Krones ist börsennotiert und zugleich von langfristigen Eigentümerinteressen geprägt. Diese Mischung kann Spannungen erzeugen, sie kann aber auch Stabilität fördern, wenn Management und Familienvertreter gemeinsame Leitplanken setzen. CFO Uta Anders verwies in der Mitteilung auf den regelmäßigen Austausch zwischen Familienvertretern und Management. Dieser ermögliche eine Weiterentwicklung der Unternehmenskultur über Generationen hinweg, während zugleich in technologische, digitale und organisatorische Verbesserungen investiert werde.

Für die Bewertung als Best Managed Company ist diese Kombination bedeutsam.

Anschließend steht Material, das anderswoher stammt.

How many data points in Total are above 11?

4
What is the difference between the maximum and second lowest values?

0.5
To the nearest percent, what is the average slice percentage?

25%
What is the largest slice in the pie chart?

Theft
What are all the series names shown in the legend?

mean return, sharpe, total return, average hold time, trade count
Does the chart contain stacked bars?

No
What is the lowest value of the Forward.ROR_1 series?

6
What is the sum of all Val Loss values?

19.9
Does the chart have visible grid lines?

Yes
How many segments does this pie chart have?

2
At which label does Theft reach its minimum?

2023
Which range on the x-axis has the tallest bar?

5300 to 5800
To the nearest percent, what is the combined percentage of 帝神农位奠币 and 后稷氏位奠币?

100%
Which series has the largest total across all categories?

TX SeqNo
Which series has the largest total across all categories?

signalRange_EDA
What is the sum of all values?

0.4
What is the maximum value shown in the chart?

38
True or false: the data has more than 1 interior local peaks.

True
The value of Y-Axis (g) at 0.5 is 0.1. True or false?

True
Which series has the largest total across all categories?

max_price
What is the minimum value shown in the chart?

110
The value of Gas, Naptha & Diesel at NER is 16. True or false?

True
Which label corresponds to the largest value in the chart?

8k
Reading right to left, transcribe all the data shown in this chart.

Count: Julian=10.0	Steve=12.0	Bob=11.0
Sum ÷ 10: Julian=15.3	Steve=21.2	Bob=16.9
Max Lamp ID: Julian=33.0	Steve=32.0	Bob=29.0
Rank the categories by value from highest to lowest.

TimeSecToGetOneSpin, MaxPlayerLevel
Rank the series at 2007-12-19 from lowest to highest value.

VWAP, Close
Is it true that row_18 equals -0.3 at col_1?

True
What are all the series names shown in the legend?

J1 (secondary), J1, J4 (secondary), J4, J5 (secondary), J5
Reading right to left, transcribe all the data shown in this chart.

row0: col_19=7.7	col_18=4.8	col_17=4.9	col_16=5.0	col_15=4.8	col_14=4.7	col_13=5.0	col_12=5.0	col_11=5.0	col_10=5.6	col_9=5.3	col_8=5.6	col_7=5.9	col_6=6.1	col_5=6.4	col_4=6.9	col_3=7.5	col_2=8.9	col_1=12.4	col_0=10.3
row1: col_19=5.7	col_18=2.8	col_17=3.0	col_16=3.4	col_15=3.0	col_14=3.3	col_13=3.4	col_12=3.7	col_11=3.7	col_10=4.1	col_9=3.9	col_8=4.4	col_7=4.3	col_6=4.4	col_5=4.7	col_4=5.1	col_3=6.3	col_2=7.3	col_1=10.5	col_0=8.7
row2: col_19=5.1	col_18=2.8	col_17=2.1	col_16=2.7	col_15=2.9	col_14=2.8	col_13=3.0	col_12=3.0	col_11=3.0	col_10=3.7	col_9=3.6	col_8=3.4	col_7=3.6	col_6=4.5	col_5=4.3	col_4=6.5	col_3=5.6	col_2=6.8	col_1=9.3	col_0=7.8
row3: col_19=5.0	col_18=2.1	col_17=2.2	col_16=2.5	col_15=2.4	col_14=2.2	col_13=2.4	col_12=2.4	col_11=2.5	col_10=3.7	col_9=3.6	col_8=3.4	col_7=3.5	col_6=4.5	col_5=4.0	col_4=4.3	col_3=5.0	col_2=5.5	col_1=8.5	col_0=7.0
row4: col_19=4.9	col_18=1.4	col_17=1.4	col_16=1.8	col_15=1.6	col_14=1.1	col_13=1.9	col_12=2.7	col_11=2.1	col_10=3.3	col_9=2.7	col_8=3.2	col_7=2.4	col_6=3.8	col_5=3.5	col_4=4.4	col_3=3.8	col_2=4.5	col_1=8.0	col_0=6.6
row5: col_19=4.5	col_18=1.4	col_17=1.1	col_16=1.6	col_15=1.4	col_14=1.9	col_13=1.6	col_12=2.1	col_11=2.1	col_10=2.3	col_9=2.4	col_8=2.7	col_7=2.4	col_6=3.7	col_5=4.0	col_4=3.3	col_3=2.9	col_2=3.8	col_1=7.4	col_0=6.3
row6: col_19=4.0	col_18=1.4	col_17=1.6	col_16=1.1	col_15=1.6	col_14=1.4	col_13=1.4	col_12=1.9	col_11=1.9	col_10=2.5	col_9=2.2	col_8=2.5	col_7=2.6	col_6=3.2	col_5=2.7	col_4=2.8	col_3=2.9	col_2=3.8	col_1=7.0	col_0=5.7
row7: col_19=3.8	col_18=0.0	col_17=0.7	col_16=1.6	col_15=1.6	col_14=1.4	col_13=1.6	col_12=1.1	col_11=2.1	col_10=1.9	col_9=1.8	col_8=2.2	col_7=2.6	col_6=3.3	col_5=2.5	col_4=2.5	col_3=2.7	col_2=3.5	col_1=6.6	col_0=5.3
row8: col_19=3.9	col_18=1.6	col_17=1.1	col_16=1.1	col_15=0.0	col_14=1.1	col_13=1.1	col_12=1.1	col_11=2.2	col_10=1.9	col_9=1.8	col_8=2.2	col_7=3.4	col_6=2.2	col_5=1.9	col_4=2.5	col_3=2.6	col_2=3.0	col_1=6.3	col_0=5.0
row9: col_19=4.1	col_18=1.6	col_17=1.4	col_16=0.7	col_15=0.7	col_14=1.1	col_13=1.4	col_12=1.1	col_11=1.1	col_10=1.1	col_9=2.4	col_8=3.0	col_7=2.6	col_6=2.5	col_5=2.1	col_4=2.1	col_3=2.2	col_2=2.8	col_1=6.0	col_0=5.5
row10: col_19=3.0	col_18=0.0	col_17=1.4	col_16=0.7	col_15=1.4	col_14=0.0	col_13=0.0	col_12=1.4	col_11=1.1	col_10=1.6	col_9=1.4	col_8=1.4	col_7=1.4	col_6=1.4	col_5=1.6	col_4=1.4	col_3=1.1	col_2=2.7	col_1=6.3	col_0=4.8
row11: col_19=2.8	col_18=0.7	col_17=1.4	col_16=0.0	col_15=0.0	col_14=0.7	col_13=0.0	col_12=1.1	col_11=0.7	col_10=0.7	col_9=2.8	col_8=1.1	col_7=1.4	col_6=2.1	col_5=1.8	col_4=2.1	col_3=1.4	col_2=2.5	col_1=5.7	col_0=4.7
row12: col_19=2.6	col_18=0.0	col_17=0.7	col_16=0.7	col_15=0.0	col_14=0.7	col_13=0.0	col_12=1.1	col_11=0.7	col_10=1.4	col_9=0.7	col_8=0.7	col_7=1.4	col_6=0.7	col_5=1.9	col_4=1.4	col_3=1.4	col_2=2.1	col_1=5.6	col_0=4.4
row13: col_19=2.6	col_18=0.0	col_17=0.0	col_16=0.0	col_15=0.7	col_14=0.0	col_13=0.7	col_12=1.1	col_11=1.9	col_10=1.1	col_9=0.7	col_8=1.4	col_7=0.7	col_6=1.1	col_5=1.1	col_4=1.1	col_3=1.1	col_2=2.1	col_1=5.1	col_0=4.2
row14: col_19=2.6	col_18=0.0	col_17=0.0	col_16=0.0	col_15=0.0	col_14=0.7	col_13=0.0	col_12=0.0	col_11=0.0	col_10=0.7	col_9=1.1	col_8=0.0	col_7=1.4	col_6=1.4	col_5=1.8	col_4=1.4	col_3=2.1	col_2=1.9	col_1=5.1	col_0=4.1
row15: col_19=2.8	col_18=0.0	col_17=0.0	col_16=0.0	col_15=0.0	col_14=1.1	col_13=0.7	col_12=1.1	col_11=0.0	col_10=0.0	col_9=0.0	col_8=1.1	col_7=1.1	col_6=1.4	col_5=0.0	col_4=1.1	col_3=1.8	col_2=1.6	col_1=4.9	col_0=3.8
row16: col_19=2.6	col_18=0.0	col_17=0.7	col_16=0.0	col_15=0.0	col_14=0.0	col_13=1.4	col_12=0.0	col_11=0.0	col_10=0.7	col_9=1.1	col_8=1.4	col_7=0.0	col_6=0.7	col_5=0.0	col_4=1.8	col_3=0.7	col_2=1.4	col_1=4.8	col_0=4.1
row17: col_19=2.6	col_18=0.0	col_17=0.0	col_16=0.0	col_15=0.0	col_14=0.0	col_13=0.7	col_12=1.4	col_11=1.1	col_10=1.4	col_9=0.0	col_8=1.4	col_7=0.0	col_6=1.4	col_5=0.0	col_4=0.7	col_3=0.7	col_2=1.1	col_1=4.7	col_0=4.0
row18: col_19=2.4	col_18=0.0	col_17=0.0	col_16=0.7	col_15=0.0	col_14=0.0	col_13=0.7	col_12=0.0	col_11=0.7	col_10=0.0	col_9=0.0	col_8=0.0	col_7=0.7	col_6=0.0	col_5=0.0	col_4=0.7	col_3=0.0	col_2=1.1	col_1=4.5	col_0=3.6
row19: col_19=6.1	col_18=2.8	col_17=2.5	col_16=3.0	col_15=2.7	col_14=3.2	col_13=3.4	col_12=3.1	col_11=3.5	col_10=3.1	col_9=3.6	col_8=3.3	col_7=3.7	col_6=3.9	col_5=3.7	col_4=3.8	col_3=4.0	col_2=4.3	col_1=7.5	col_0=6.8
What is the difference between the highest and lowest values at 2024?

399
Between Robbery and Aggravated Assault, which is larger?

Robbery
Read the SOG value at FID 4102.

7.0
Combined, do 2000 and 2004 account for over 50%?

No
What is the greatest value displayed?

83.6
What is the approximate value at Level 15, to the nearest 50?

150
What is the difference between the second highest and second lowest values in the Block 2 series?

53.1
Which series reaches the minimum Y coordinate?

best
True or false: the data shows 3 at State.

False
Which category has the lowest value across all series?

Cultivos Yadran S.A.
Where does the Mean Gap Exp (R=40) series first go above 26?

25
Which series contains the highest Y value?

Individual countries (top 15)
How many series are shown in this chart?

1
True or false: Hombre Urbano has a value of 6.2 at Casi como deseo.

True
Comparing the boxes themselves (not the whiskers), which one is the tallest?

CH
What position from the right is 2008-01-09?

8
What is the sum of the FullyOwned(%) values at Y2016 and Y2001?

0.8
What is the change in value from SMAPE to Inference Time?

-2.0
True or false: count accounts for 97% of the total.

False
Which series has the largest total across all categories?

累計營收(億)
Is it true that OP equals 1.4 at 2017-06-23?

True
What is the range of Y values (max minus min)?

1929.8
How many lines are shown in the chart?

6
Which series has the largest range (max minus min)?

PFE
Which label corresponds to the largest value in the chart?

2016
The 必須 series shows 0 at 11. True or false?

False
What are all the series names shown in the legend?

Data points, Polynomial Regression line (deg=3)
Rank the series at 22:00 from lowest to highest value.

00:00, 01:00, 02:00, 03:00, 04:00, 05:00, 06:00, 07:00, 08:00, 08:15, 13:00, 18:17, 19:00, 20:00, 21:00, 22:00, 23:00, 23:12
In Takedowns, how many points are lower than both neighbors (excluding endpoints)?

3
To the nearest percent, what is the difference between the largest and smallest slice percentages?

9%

Unternehmen dieser Größenordnung müssen kurzfristig auf Marktveränderungen reagieren, dürfen dabei aber ihre Investitionsfähigkeit nicht verlieren. Gerade im Maschinenbau sind Entwicklungszyklen lang, Kundenbeziehungen international und Lieferketten komplex. Die Krones AG steht damit exemplarisch für einen Typus deutscher Industrieunternehmen, dessen Wettbewerbsfähigkeit nicht allein von Produkten abhängt, sondern von der Fähigkeit, Organisation, Kapital und technologische Erneuerung zusammenzuführen.

Die Auszeichnung verweist auf den Anpassungsdruck im deutschen Maschinenbau

Die Würdigung fällt in eine Phase, in der viele Industrieunternehmen ihre Geschäftsmodelle überprüfen. Energiepreise, geopolitische Unsicherheit, Fachkräftemangel und neue Anforderungen an digitale Produktion setzen auch etablierte Anbieter unter Druck. Eine Auszeichnung wie Best Managed Company ersetzt keine Marktstrategie und garantiert keinen wirtschaftlichen Erfolg. Sie zeigt jedoch, welche Kriterien derzeit als besonders wichtig gelten: klare Führung, robuste Finanzen, Innovationsfähigkeit und eine Kultur, die Veränderung nicht nur verwaltet.

Für Krones kann die Anerkennung deshalb auch als Signal an Kunden, Mitarbeitende und Investoren gelesen werden. Das Unternehmen beschäftigt weltweit mehr als 21.000 Menschen und verfügt über mehr als 100 Tochtergesellschaften und Standorte. Vom Standort Neutraubling aus steuert Krones ein internationales Geschäft, das eng mit industriellen Lieferketten verbunden ist. Die Auszeichnung macht sichtbar, dass Wettbewerbsfähigkeit im deutschen Maschinenbau zunehmend dort entsteht, wo technische Kompetenz und verlässliche Unternehmensführung zusammenkommen.